As his business and inventory grew, Derek needed a larger storefront and desired a location where there was more foot traffic. In 1974 on the invitation of Henry Broude, a Yale professor and advisor to the then Yale president, he relocated to a retail space at The Yale Center for British Art at 46 High Street while the museum portion of the building was still under construction. The Yale Center for British Art, designed by well-known architect Louis Kahn, was a perfect fit for Derek Simpson who as a master jeweler was in many ways an artist himself. Derek relocated to 1094 Chapel Street in 1994 and has remained there since with his wife Pamela and his current long time manager Gene Dostie. 

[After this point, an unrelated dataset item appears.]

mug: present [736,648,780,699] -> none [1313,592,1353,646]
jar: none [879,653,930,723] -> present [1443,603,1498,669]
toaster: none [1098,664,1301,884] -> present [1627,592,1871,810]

Over the past fifty years, Derek has created a number of significant pieces, including a silver pillbox for H.M. Queen Elizabeth II in 1976 with nine squares etched into its lid representing New Haven’s city plan commissioned by The City of New Haven and presented to the queen during the U.S. Bicentennial festivities in New Haven. Derek has also been commissioned to create pieces for composer Leonard Bernstein, cuff links for architect Philip Johnson, a pin for tennis player Chris Evert, a necklace for actress Olivia Newton-John, a necklace for Patty Smith, and an earring for tennis player Andre Agassi. 

“Derek Simpson Goldsmith has survived the test of time by focusing on our goal of providing the utmost quality and service to our clients. We have become our client's source for celebrating the most special moments of their lives,” said Derek Simpson. “I appreciate my landlord Yale University for their efforts and partnership over these many years and for their most recent support during the pandemic. I feel very fortunate to have served the Greater New Haven community for five decades,” added Simpson.